- Born: January 29, 1952 (age 74)
- Occupation: Professor
- Awards: Ordre des Palmes Académiques

Academic background
- Alma mater: Alexandru Ioan Cuza University
- Thesis: Domination and Power in Max Weber's Thought (1996)
- Doctoral advisor: Petre Dumitrescu
- Influences: Max Weber

Academic work
- Discipline: Political philosophy
- Institutions: Alexandru Ioan Cuza University
- Doctoral students: Taulant Balla

= George Poede =

Romanian political philosopher and professor emeritus

George Poede is a Romanian political philosopher, professor emeritus at Alexandru Ioan Cuza University in Iași.

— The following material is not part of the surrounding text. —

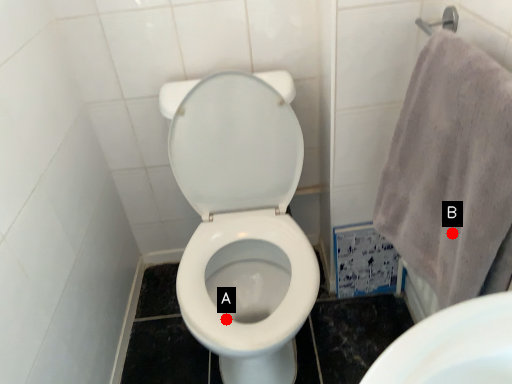
Question: Two points are circled on the image, labeled by A and B beside each circle. Which of the following is the closest to the observer?

Choices:
 (A) A is closer
 (B) B is closer

Answer: (B)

In 2016 he was nominated by the Ministry of National Education of the Republic of France for the Ordre des Palmes Académiques.

==Academic life==
Poede was between 1979 and 1990 a university assistant in the chair of scientific socialism of the faculty of history and philosophy of Alexandru Ioan Cuza University in Iași. In 1990-91 he became a lector in the department of sociology and politics. In 1996 he earned a doctorate with a thesis on Domination and Power in Max Weber's Thought under the supervision of Petre Dumitrescu. He became associate professor in 2002 and full professor in 2006. In 2007 he obtained his habilitation to supervise doctoral research, and has supervised numerous doctorates since that time, including those of notable political figures such as Taulant Balla. In 2008 he ran for rector of Alexandru Ioan Cuza University, losing to Vasile Isan. He retired at the end of the 2016-2017 academic year. His areas of academic interest in the field of political philosophy have included the theory of knowledge and theories of power. One year after his retirement, he was granted the title of professor emeritus.